- [The problem]:
Reproduce the data word for word from its beginning through the line containing "ク)もすべてプログラムインプットできます。●曲げ手順はボード". Leave the pictures out of your answer.

***** Input data *****

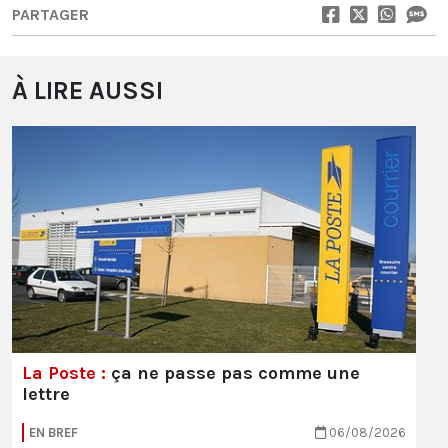
PARTAGER
À LIRE AUSSI
La Poste :
ça ne passe pas comme une
lettre
EN BREF
06/08/2026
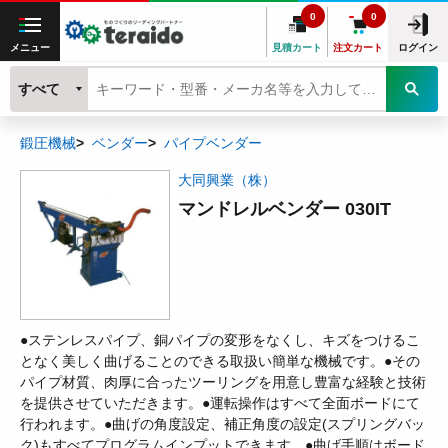
0
0
メニュー
見積カート
注文カート
ログイン
すべて
鍛圧機械
ベンダー
パイプベンダー
大同興業（株）
マンドレルベンダー 030IT
●ステンレスパイプ、銅パイプの変形をなくし、キズをつけるこ
となく美しく曲げることのできる取扱い簡単な機械です。●その
パイプ材質、肉厚に合ったツーリングを用意し豊富な経験と技術
を提供させていただきます。●運転操作はすべて全面ボードにて
行われます。●曲げの角度設定、補正角度の設定(スプリングバッ
ク)もすべてプログラムインプットできます。●曲げ手順はボード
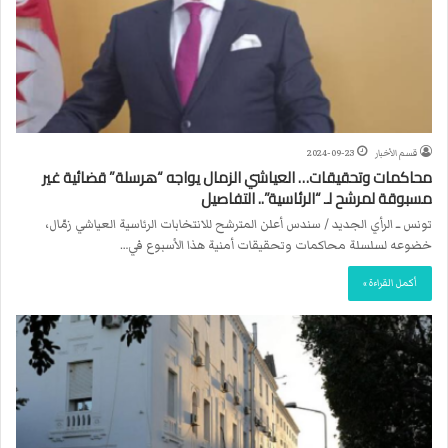
قسم الأخبار
2024-09-23
محاكمات وتحقيقات… العياشي الزمال يواجه “هرسلة” قضائية غير
مسبوقة لمرشح لـ “الرئاسية”.. التفاصيل
تونس ــ الرأي الجديد / سندس أعلن المترشح للانتخابات الرئاسية العياشي زمّال،
خضوعه لسلسلة محاكمات وتحقيقات أمنية هذا الأسبوع في…
أكمل القراءة »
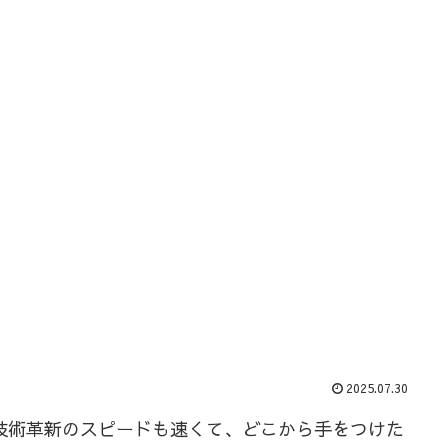
2025.07.30
技術革新のスピードも速くて、どこから手をつけた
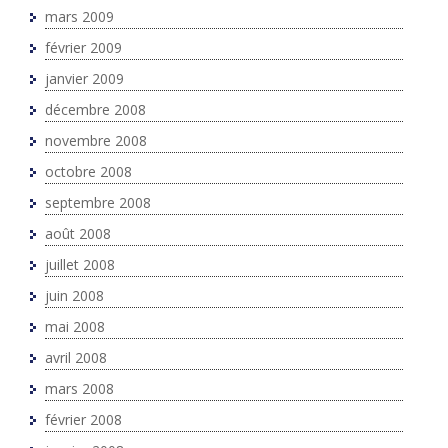
mars 2009
février 2009
janvier 2009
décembre 2008
novembre 2008
octobre 2008
septembre 2008
août 2008
juillet 2008
juin 2008
mai 2008
avril 2008
mars 2008
février 2008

*****

- [Result of the task]:
PARTAGER
À LIRE AUSSI
La Poste :
ça ne passe pas comme une
lettre
EN BREF
06/08/2026
0
0
メニュー
見積カート
注文カート
ログイン
すべて
鍛圧機械
ベンダー
パイプベンダー
大同興業（株）
マンドレルベンダー 030IT
●ステンレスパイプ、銅パイプの変形をなくし、キズをつけるこ
となく美しく曲げることのできる取扱い簡単な機械です。●その
パイプ材質、肉厚に合ったツーリングを用意し豊富な経験と技術
を提供させていただきます。●運転操作はすべて全面ボードにて
行われます。●曲げの角度設定、補正角度の設定(スプリングバッ
ク)もすべてプログラムインプットできます。●曲げ手順はボード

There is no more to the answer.